There are conservatives and liberals, carnivores and vegans, Beavers and Ducks.
You get the drift. We're all different.
Take Pete. At age 84, he has vast knowledge about the region, having owned the property for more than half a century. The former rancher who still keeps mules on his spread built his comfortable home sans power tools.
He knows the region's history and tells wonderful stories that brings that history to life.
Bjorn is a former teacher with a creative mind. He built his attractive home, which is off the grid and partially underground. Like the Bedingfield place, it has a welcoming ambience.
This is not to say everyone agrees with each other or that a bear can be trained to become a cellist. Still, you have to admit that a bruin playing a Bach or Beethoven piece would be memorable.
Yet folks in our rural community have found a way to live and let live. There is a thread of harmony woven among the varied lifestyles, interests and beliefs.
Sure, there may be a little gnashing of teeth and muttered questions about another person's parentage now and then. But we get along. We live there because we love the land and its rich blend of people, warts and all.

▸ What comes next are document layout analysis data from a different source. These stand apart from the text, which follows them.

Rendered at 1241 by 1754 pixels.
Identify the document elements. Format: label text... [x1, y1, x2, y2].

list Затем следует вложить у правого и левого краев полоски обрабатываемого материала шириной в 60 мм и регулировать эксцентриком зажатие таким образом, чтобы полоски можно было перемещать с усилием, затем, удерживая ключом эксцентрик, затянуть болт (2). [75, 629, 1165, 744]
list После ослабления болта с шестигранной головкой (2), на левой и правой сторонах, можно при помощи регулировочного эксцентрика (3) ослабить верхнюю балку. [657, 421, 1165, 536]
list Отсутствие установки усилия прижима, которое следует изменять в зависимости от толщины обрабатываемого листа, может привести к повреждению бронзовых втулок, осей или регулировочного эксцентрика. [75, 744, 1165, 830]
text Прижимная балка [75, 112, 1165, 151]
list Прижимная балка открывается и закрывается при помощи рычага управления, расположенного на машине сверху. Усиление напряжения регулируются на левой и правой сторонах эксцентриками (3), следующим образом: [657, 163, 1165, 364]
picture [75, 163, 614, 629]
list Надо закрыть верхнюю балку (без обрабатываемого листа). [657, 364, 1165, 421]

Of course, when it comes to bears and cellists, there are more bruins than players of big string instruments in our 'hood.

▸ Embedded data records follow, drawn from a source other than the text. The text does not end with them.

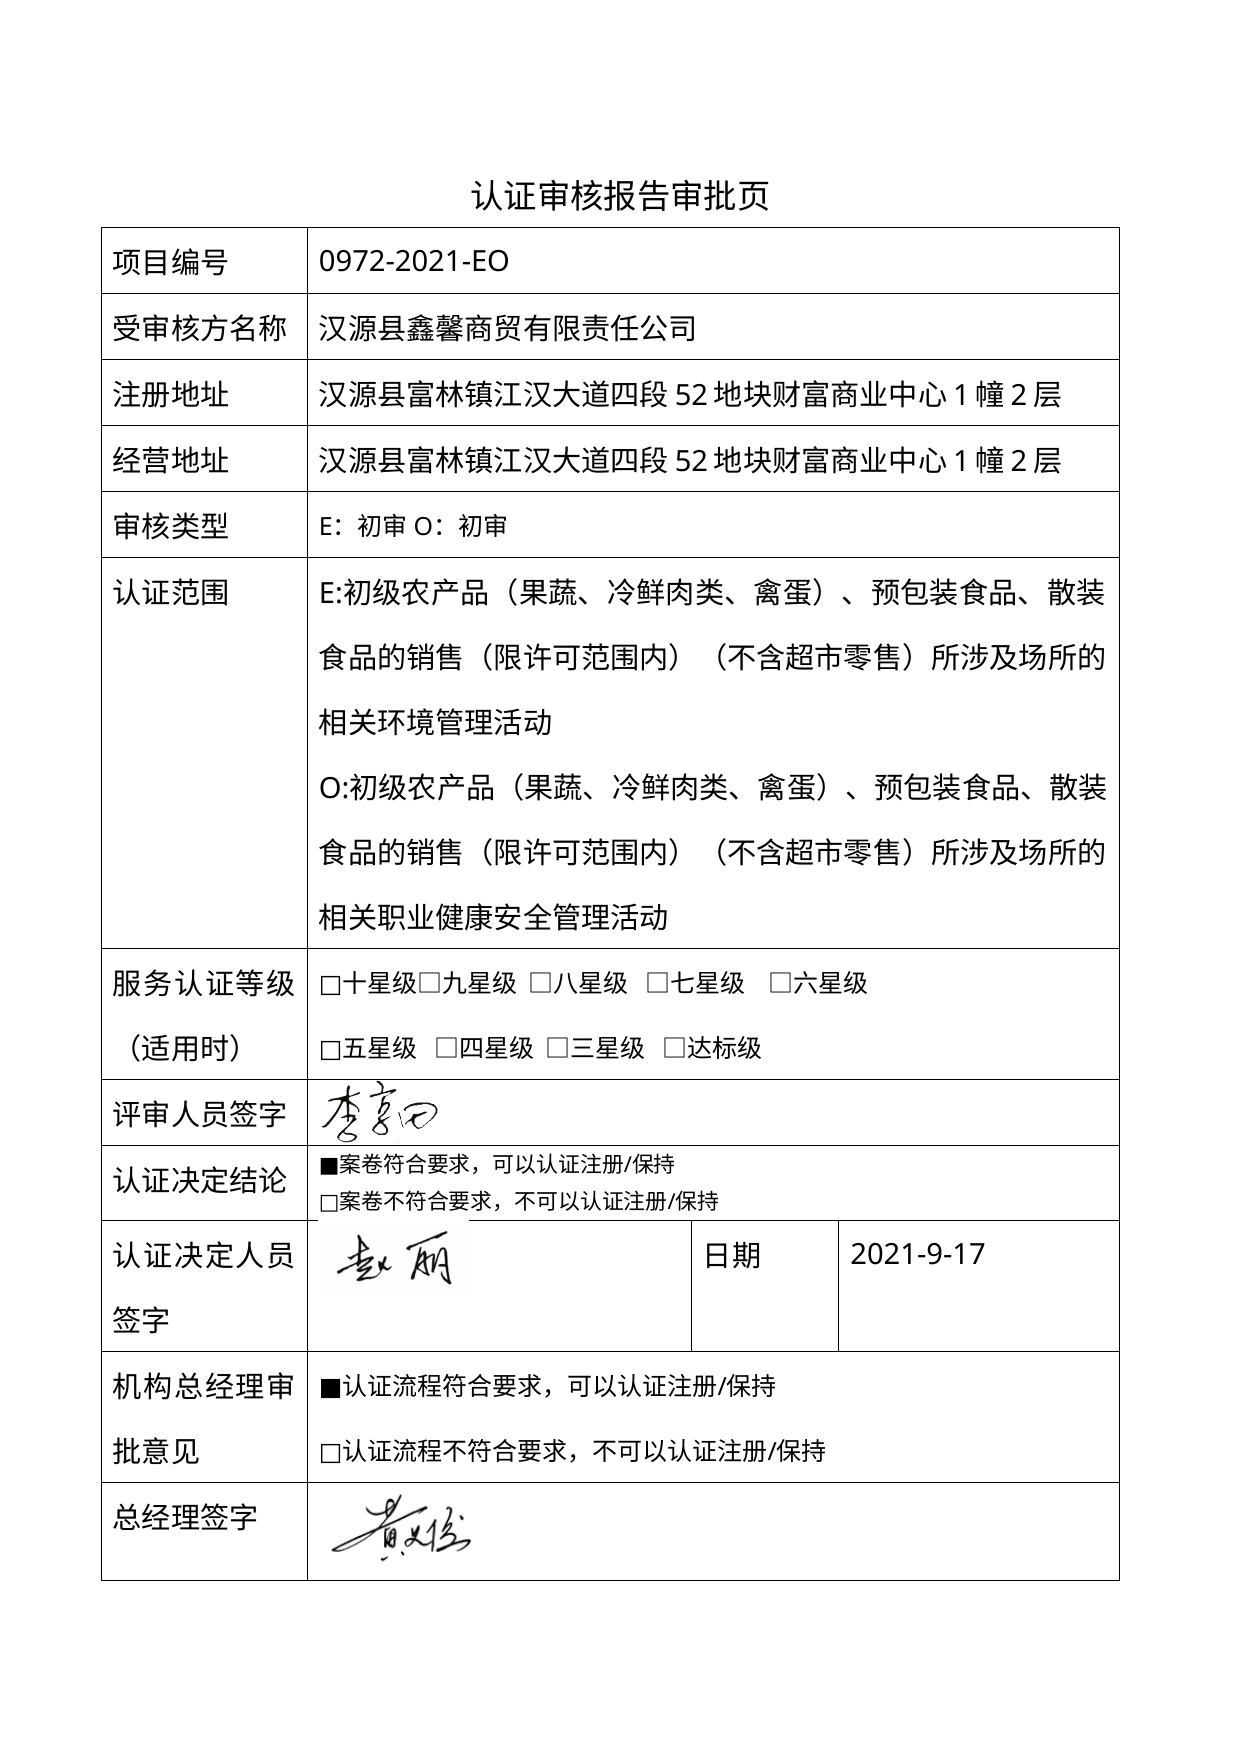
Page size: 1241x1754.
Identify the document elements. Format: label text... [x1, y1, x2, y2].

table_header 0972-2021-EO [308, 228, 1119, 293]
table_cell E:初级农产品（果蔬、冷鲜肉类、禽蛋）、预包装食品、散装食品的销售（限许可范围内）（不含超市零售）所涉及场所的相关环境管理活动 O:初级农产品（果蔬、冷鲜肉类、禽蛋）、预包装食品、散装食品的销售（限许可范围内）（不含超市零售）所涉及场所的相关职业健康安全管理活动 [308, 558, 1119, 948]
table_cell 审核类型 [102, 492, 307, 557]
table_header 项目编号 [102, 228, 307, 293]
table_cell E：初审 O：初审 [308, 492, 1119, 557]
table_cell 经营地址 [102, 426, 307, 491]
table_cell 评审人员签字 [102, 1080, 307, 1145]
table_cell □十星级□九星级 □八星级 □七星级 □六星级 □五星级 □四星级 □三星级 □达标级 [308, 949, 1119, 1079]
table_cell 注册地址 [102, 360, 307, 425]
table_cell 服务认证等级（适用时） [102, 949, 307, 1079]
table_cell 认证范围 [102, 558, 307, 948]
table_cell 2021-9-17 [839, 1221, 1119, 1351]
table_cell 受审核方名称 [102, 294, 307, 359]
table_cell 汉源县富林镇江汉大道四段52地块财富商业中心1幢2层 [308, 426, 1119, 491]
picture [318, 1482, 488, 1572]
table_cell 汉源县富林镇江汉大道四段52地块财富商业中心1幢2层 [308, 360, 1119, 425]
table_cell 机构总经理审批意见 [102, 1352, 307, 1482]
table_cell 总经理签字 [102, 1483, 307, 1580]
table_cell [308, 1080, 1119, 1145]
text 认证审核报告审批页 [112, 162, 1128, 227]
table_cell ■认证流程符合要求，可以认证注册/保持 □认证流程不符合要求，不可以认证注册/保持 [308, 1352, 1119, 1482]
picture [318, 1080, 444, 1143]
table_cell ■案卷符合要求，可以认证注册/保持 □案卷不符合要求，不可以认证注册/保持 [308, 1146, 1119, 1220]
table_cell [308, 1483, 1119, 1580]
table_cell 日期 [692, 1221, 838, 1351]
table_cell 认证决定人员签字 [102, 1221, 307, 1351]
table_cell 认证决定结论 [102, 1146, 307, 1220]
table_cell 汉源县鑫馨商贸有限责任公司 [308, 294, 1119, 359]
table_cell [308, 1221, 691, 1351]
picture [318, 1220, 469, 1296]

In fact, early this month, a large bear scampered across the road one evening as I was driving home from work. I have yet to see a cellist scamper across the road, morning or evening.
Doubtless it would be difficult to scamper while lugging a cello.
As one who was reared in Kerby, which was — still is, for that matter — considered bear country by many folks, I'm more familiar with hairy beasts than humanoids drawing a bow across a large stringed instrument.
Nor was I born with any musical talent, despite the fact my paternal grandfather played the violin — they called it a fiddle — at barn dances in the Applegate Valley a century ago.
Indeed, when I just can't help myself and attempt to sing or whistle, my wife quietly puts a finger to her lips. Something about the ruckus causing our dogs to howl, our cats to hiss and our nearest neighbors to gnash their teeth.
But I love to listen to music, particularly a string instrument backed by a piano, flute and wonderful voice on a summer evening. There is nothing like the sweet sounds to soothe the savage beast.
I like to think there was a big bear lounging in the Sterling Creek woods Saturday evening, listening to the soft strains of the music, tapping his hairy toes.
His tummy full of our apples, no doubt.